When We Share Information
Operational Sharing
- Payers & EVV aggregators for visit verification and billing
- Service providers (hosting, analytics, messaging, background checks)
- Health partners involved in client care, as permitted by law
Legal, Safety & Transactions
- To comply with law, audits, and lawful requests
- To protect rights, privacy, safety, and property
- In a merger or acquisition subject to this Policy
We do not sell personal information.
Mobile App Permissions & Data Use
The caregiver Apps may request the following permissions and handle data as described, to meet electronic visit verification and operational needs required by certain programs.

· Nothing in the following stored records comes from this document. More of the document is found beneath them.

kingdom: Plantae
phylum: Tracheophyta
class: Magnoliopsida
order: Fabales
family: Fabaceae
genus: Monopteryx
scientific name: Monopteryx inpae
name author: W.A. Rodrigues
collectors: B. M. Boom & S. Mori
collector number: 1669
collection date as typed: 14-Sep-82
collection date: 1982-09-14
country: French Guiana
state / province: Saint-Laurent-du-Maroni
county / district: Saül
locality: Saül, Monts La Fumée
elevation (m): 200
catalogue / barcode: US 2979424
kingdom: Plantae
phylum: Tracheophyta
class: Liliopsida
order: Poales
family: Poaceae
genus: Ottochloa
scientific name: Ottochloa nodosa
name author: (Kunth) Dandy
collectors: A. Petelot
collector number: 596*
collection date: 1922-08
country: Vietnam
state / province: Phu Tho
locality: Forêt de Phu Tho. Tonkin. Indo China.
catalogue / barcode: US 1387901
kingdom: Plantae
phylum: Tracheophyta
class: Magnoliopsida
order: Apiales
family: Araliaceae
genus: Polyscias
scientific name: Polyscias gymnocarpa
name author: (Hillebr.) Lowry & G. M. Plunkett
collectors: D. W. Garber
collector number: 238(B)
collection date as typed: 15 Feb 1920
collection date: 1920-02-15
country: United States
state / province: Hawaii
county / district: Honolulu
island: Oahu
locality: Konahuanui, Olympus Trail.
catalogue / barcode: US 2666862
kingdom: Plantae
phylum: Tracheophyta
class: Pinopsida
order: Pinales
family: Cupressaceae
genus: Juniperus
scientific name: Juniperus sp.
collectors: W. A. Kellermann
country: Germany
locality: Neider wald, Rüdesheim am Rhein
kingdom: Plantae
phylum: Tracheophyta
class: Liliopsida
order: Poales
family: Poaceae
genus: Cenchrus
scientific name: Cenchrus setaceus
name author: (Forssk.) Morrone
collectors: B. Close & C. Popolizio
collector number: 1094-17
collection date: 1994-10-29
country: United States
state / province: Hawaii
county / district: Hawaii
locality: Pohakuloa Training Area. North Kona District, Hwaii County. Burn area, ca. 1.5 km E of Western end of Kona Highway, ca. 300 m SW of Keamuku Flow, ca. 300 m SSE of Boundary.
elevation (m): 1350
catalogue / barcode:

| Permission / Data | How It’s Used | Is It Required? | Retention | Sharing |
|---|---|---|---|---|
| Location (GPS) | Confirm caregiver is at the scheduled service location when clocking in/out; may verify presence during active visits when program rules require it. | Required for EVV features; you can disable in device settings but EVV will not function. | Kept as long as necessary to verify visits and as required by law/payer rules. | Shared with EVV aggregators/payers as needed for verification. |
| Camera / Photos | Upload a profile picture (caregiver profile). | Optional. | Until you update or delete the photo, or as required for employment records. | Not sold; may be stored by secure cloud providers. |
| e‑Signature | Sign visit notes/timesheets to confirm services provided. | Often required for timesheet verification. | Retained per legal/payer documentation requirements. | Shared with payers as part of claim documentation. |
| Identifiers & Contact | Account setup, shift notifications, support. | Required to create and maintain an account. | For the duration of employment/engagement and as required by law. | Service providers under contract (e.g., messaging, hosting). |
| Timesheets & Schedules | Track hours worked, visits completed, payroll and billing. | Required for operations and compliance. | Retained per labor, payroll, and payer recordkeeping rules. | Shared with payroll and payers as needed. |
| Diagnostics | Crash logs, performance data to improve stability. | Optional; may be controlled by device settings. | Shorter periods unless needed to address issues. | Analytics/monitoring vendors under contract. |
Location collection pattern: By default, we capture location at clock‑in and clock‑out and, when mandated, during an active visit window. We do not track location when you are off‑shift.
Security
Technical Safeguards
Encryption in transit, hardened infrastructure, vulnerability management, and continuous monitoring.
Access Controls
Role‑based access, multi‑factor authentication for internal systems, and least‑privilege principles.
Process & Training
Policies, workforce training, and incident response procedures designed to safeguard data.
Data Retention
We keep information only as long as needed to provide services, meet legal and payer obligations (including EVV verification and claims), resolve disputes, and enforce agreements. Retention periods vary by record type and applicable requirements.
Examples
- Timesheets & payroll: per labor laws
- EVV records: per payer rules
- Diagnostics: shorter periods
Your Choices & Rights
Access & Update
Caregivers can view or update profile details in‑app or by contacting us.
Location Controls
You may change device location permissions; EVV features require location access to function.
Communications
Opt out of non‑essential messages via unsubscribe links or by contacting us.
HIPAA Rights
Clients may have PHI rights (access, amendment). See our Notice of Privacy Practices (available on request).
Additional rights may apply depending on your jurisdiction (e.g., CPRA). We will honor eligible requests as required by law.
Children’s Privacy
Our apps are intended for adult caregivers and admins. We do not knowingly collect personal information from children under 13.